One project can't turn a town around

Camden's newest next big thing will be an $82 million waterfront practice palace for the 76ers.

I'm glad that many folks in this rather sad old town are thrilled to have landed a brand-name development. But I'm troubled by the resiliency of the myth of the megaproject.

Consider the Commerce Building, an eight-story landmark at Broadway and Federal. Vacant for decades (the bustling ground-floor pizzeria is pretty much the sole slice of life), the building was once hailed as the salvation of downtown.  And the notion that buildings alone can rebuild a community has stubbornly endured.
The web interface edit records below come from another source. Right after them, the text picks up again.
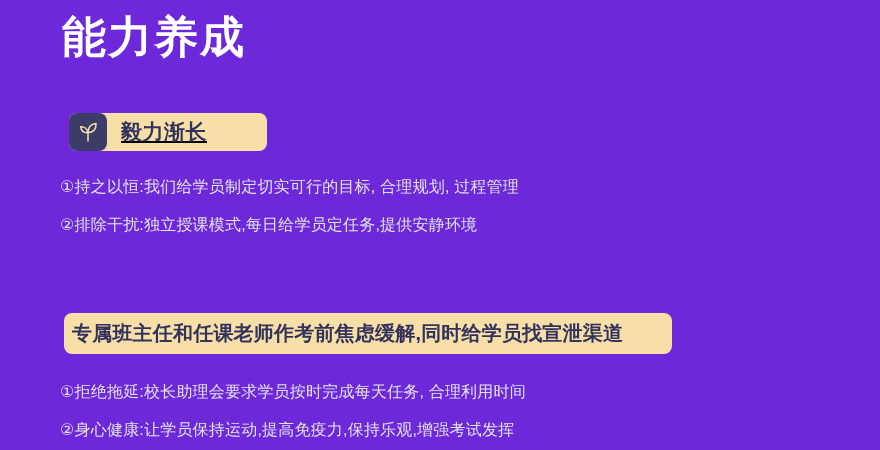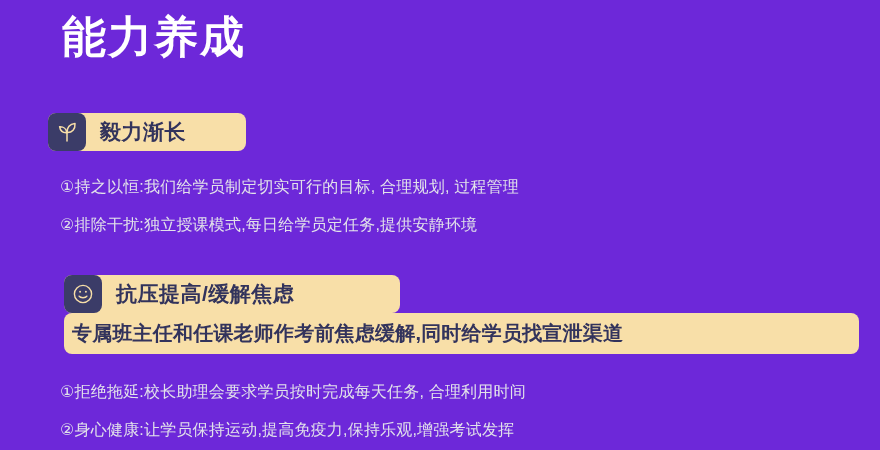--- a/index.html
+++ b/index.html
@@ -40,23 +40,24 @@
     position: absolute;
     display: flex;
     align-items: center;
     background: #f8dfa8;
     border-radius: 8px;
     height: 38px;
     box-sizing: border-box;
     padding-right: 18px;
   }
   .badge-1 {
-    left: 48px;
+    left: 69px;
     top: 113px;
     width: 198px;
+    text-decoration: underline;
   }
   .badge-2 {
     left: 64px;
     top: 275px;
     width: 336px;
     z-index: 3;
   }
 
   .badge-icon {
     width: 38px;
@@ -78,21 +79,21 @@
     color: #32335c;
     white-space: nowrap;
     letter-spacing: 0.5px;
   }
 
   
   .highlight-bar {
     position: absolute;
     left: 64px;
     top: 313px;
-    width: 795px;
+    width: 608px;
     height: 41px;
     background: #f8dfa8;
     border-radius: 8px;
     display: flex;
     align-items: center;
     box-sizing: border-box;
     padding-left: 8px;
     z-index: 2;
   }
   .highlight-text {
@@ -133,31 +134,20 @@
         <path d="M11.7 12.8 C8.0 13.0 5.2 10.6 4.6 6.7 C8.6 6.5 11.5 8.9 11.7 12.8 Z"></path>
       </svg>
     </span>
     <span class="badge-label">毅力渐长</span>
   </div>
 
   <div class="body-line line-a2">②排除干扰:独立授课模式,每日给学员定任务,提供安静环境</div>
 
   <div class="body-line line-a1">①持之以恒:我们给学员制定切实可行的目标, 合理规划, 过程管理</div>
 
-  <div class="badge badge-2">
-    <span class="badge-icon">
-      <svg width="24" height="24" viewBox="0 0 24 24" fill="none" stroke="#f8dfa8" stroke-width="1.4" stroke-linecap="round">
-        <circle cx="12" cy="12" r="8.6"></circle>
-        <circle cx="9.1" cy="9.8" r="0.95" fill="#f8dfa8" stroke="none"></circle>
-        <circle cx="14.9" cy="9.8" r="0.95" fill="#f8dfa8" stroke="none"></circle>
-        <path d="M8.1 14.2 C9.3 16.2 14.7 16.2 15.9 14.2"></path>
-      </svg>
-    </span>
-    <span class="badge-label">抗压提高/缓解焦虑</span>
-  </div>
 
   <div class="highlight-bar">
     <span class="highlight-text">专属班主任和任课老师作考前焦虑缓解,同时给学员找宣泄渠道</span>
   </div>
 
   <div class="body-line line-b2">②身心健康:让学员保持运动,提高免疫力,保持乐观,增强考试发挥</div>
 
   <div class="body-line line-b1">①拒绝拖延:校长助理会要求学员按时完成每天任务, 合理利用时间</div>
 
 </div>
Perhaps that's because so much of downtown has lain fallow since being obliterated by various redevelopment schemes, most of them grandiose, ill-advised and unrealized, in the 1960s and '70s. What's been built is a smattering of 'object' structures -- solo acts that are set back from the street, far apart from each other and disconnected from their surroundings. These institutional, non-profit, publicly subsidized developments are  lonely  islands amid a sea of parking lots and too-broad boulevards.

So I'm more heartened by the city's newest neighborhood planning effort, launched Tuesday, than by the prospect of a (purportedly) job-creating and, undoubtedly, thoroughly fortified NBA outpost. The Cooper-Grant/Central Waterfront Neighborhood Plan promises not grand edifices, but a process to tap into and connect the clusters of residents, churches and other elements of community life that have survived -- despite the megaprojects around  them.